About two weeks ago, Ingles had a hoop installed at his house. That was just another sign the NBA isn’t very close to returning.

On the night the NBA changed, Ingles assumed it would be nothing more than a few weeks off. The players would go into quarantine for a couple of weeks, Ingles thought, and then the season would resume.

If only that were the case.

As the weeks have passed, the reality has started to sink in: the season might already be over.

"My personal opinion is every week we go along, it feels like it's a less and less chance that we're going to," Ingles told local reporters on a virtual press conference.

That’s what Jazz players are coming to grips with. Even when they put on an optimistic front — like Jazz guard Mike Conley did last week, saying he was hopeful things would resume — it’s followed by talk of uncertainty. No one knows what’s going to happen, NBA Commissioner Adam Silver has reiterated such time and time again, and that has left the players and league in a weird situation.

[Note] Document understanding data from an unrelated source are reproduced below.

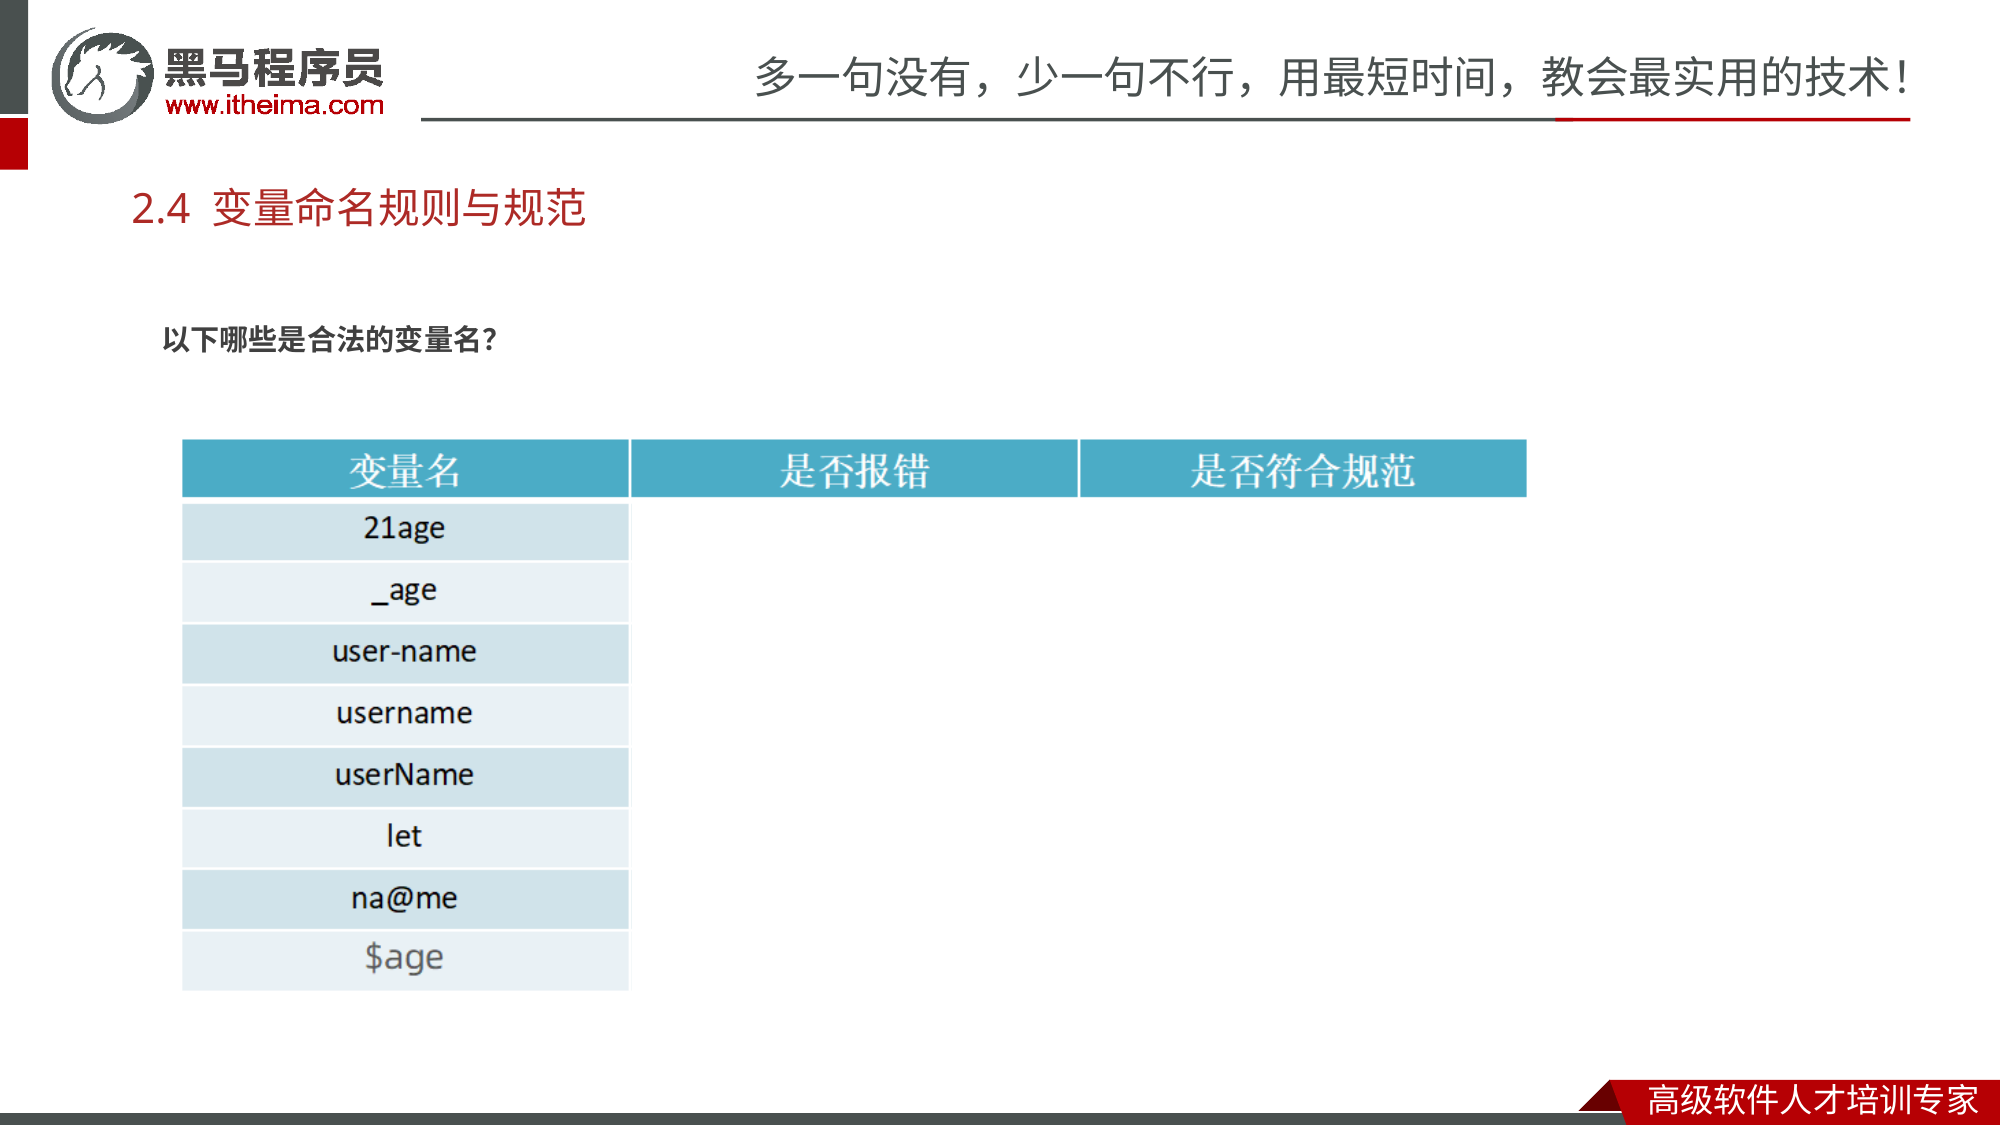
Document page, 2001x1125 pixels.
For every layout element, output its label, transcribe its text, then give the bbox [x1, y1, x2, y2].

picture [50, 26, 384, 125]
title 2.4 变量命名规则与规范 [116, 164, 1880, 250]
text_box 以下哪些是合法的变量名？ [146, 296, 723, 364]
picture [161, 415, 1546, 1010]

There’s no timeline. There are no answers. Everyone is waiting.

That has put the players in an odd situation.

"It's a lot harder than it seems," Ingles said. "We usually get a text message at eight o'clock at night that says be here to lift weights at 10 o'clock or whatever 11 o'clock, and a lot of our fitness in the way we get ready is with a team or with that group of guys. And it honestly, it feels like the offseason."

Ingles said he was lucky that he has a gym in his home (along with the newly installed hoop) — things not all of his teammates have access to. But that doesn’t mean it’s been easy to leave his two young twins, Milla and Jacob, to train.

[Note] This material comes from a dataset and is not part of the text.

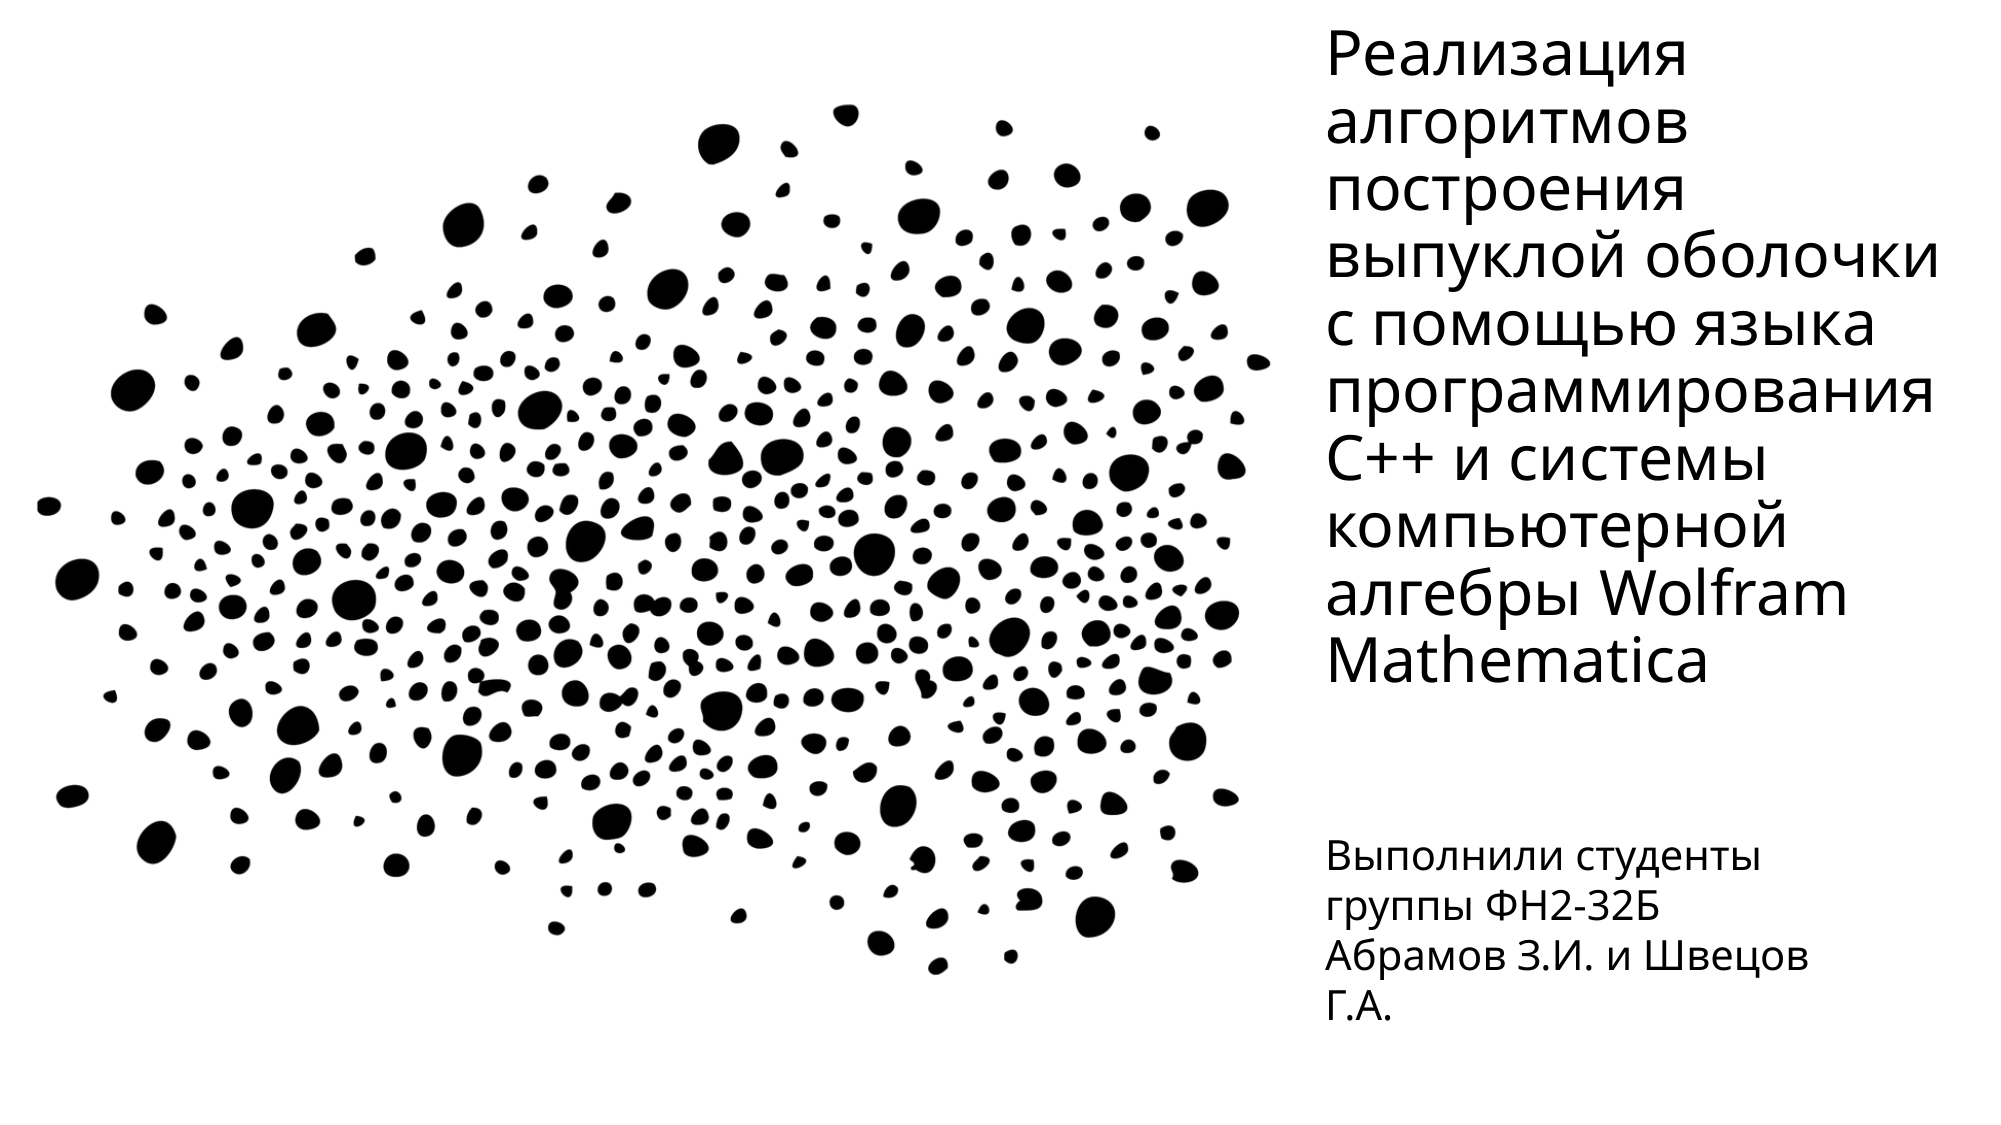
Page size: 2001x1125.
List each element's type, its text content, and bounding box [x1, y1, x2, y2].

text_box Выполнили студенты группы ФН2-32Б Абрамов З.И. и Швецов Г.А. [1314, 821, 1870, 1037]
picture [0, 55, 1314, 1111]
title Реализация алгоритмов построения выпуклой оболочки с помощью языка программирования C++ и системы компьютерной алгебры Wolfram Mathematica [1314, 137, 1991, 704]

Utah Jazz forward-guard Joe Ingles visits with patients and family members at Primary Children's Hospital in Salt Lake City on Tuesday, Feb. 25, 2020. (Spenser Heaps, KSL)
Utah Jazz forward-guard Joe Ingles visits with patients and family members at Primary Children's Hospital in Salt Lake City on Tuesday, Feb. 25, 2020. (Spenser Heaps, KSL)

"It's hard when you're used to playing with a team and everything's with a team — we fly together, we hang out together, everything's together — and all of a sudden you get put in this position that we aren't together," Ingles said.

A week into his two-week quarantine following Rudy Gobert’s positive coronavirus test on March 11, the Ingles’ home, like many across the Salt Lake Valley, began to shake. The Ingles’s plan was always to stay in Utah over the summer. Joe’s wife, Renae, had retired from her professional netball career and the family had decided to remain in Utah over the summer. But as the ground became unstable, they started reconsidering those plans.

"The thing that Milla kept saying that her house was shaking but our house in Australia doesn't shake, so I was like, if she's scared and she's worried about living in this house, then we've got to go," Joe Ingles said.

But flying home would have meant a two-week quarantine in a hotel, and with everything going on, they knew traveling wasn’t the best option for their kids.

His kids are why Joe Ingles is not really on board with what would be the quickest avenue to restarting the league. The NBA has floated around the idea — and that’s all it is at this point, an idea — to gather in Las Vegas and quarantine the players there to finish the season with no crowds.

"It would be extremely hard. It'd be like the look, basically the longest I've been away from the kids, which I don't know how much I'm willing to do that as much as I love playing basketball," Ingles said.

Just a couple days after his kids were born, Ingles left for six weeks to train for and play in the 2016 Olympics, but he said this time would be different.

"They've got personalities," Ingles said. "They know when I'm leaving, they tell me they miss me, the stuff like that that makes it a lot harder to leave. Even just leaving to go to the supermarket, it's like they cry and they don't want to leave and stuff. So two or three months without them would be borderline impossible for me. …. We'll have to see what happens."

At this point, that’s all he or anyone else can do.